* **Exercise description**
Using the listing below, please gather every line containing the word "cooking".

* **Source data**

+ + + + + + +

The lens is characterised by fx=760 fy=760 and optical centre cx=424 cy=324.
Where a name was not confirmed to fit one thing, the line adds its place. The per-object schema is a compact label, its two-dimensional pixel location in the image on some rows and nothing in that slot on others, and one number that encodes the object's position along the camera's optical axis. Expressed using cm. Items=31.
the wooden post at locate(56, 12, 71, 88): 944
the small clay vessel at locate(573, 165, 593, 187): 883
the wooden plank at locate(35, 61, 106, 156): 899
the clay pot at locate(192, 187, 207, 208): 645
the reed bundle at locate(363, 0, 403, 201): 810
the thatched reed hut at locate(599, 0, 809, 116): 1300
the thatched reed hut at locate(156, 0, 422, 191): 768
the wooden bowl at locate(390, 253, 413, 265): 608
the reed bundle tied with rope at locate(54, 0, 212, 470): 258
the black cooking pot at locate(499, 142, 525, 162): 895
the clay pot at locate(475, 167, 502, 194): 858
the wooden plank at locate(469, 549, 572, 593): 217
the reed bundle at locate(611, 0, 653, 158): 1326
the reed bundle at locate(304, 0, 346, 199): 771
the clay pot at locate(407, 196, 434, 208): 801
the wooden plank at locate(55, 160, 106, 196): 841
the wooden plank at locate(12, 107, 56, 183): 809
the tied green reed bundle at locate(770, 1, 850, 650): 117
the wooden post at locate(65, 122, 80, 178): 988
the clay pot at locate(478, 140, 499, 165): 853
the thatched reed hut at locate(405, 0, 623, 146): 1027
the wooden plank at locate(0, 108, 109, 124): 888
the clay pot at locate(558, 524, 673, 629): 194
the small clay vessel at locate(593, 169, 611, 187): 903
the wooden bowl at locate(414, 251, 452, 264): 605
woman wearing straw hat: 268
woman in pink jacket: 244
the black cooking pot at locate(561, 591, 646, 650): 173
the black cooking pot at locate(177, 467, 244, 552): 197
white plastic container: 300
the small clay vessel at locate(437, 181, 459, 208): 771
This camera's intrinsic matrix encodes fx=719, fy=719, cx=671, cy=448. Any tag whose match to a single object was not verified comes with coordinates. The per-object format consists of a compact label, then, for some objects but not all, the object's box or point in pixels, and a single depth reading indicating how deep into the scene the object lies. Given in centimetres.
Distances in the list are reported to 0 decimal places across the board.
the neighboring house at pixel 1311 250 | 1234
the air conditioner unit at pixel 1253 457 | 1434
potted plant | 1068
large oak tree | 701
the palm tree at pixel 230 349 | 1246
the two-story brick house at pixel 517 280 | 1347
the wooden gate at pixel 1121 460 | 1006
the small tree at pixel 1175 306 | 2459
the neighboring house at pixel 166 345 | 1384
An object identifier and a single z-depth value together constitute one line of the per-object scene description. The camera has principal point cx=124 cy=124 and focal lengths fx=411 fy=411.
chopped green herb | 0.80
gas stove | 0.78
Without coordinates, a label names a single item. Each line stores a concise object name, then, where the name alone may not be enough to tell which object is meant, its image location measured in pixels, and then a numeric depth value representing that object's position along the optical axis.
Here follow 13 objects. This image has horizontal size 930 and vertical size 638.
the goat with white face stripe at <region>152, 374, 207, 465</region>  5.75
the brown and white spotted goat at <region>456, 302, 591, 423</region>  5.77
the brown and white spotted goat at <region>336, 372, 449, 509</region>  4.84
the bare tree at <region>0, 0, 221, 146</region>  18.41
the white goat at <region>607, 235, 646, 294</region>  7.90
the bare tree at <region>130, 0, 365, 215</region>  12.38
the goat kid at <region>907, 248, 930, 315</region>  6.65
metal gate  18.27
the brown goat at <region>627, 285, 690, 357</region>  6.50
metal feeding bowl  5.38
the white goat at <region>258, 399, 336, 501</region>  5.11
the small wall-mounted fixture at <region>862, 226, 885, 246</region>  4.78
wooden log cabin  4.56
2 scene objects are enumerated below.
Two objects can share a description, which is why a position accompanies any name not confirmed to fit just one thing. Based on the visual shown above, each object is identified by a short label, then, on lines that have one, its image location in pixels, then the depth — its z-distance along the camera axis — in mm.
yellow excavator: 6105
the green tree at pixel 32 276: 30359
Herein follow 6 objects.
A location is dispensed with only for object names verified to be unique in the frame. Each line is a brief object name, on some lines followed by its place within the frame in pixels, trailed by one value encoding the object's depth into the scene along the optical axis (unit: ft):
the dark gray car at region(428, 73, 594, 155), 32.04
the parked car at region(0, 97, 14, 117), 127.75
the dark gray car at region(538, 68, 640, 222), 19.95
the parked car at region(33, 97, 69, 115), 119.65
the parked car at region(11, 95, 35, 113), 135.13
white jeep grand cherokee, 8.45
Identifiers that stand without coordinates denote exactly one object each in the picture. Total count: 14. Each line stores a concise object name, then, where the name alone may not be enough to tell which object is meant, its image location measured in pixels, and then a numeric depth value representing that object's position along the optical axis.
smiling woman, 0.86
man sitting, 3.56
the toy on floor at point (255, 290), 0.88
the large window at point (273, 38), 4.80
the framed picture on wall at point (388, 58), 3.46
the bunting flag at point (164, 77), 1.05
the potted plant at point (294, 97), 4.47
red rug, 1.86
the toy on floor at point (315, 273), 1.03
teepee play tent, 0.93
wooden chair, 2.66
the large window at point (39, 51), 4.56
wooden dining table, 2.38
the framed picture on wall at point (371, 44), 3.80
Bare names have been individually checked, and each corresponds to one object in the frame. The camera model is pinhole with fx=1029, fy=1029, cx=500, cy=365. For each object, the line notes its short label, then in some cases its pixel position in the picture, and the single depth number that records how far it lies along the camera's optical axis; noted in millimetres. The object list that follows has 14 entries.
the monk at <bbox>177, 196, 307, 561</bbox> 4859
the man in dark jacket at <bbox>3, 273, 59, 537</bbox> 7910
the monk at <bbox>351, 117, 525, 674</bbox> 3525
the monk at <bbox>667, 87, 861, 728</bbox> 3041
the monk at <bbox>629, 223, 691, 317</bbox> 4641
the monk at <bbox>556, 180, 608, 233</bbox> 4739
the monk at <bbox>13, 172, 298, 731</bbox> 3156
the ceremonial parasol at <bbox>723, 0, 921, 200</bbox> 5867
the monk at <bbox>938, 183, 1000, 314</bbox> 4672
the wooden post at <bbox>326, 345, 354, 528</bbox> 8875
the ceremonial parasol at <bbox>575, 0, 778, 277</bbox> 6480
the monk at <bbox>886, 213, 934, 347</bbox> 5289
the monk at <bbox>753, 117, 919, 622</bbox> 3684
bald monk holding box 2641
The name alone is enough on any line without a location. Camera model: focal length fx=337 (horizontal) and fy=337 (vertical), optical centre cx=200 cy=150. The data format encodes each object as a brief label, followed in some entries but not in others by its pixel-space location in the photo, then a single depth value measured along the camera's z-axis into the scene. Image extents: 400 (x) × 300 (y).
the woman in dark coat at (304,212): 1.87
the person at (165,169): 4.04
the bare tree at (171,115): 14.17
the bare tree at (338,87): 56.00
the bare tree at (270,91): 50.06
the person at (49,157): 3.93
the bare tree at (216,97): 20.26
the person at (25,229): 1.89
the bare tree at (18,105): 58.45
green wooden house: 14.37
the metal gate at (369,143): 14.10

+ + + + + + +

* **Reply**
the black cooking pot at locate(499, 142, 525, 162): 895
the black cooking pot at locate(561, 591, 646, 650): 173
the black cooking pot at locate(177, 467, 244, 552): 197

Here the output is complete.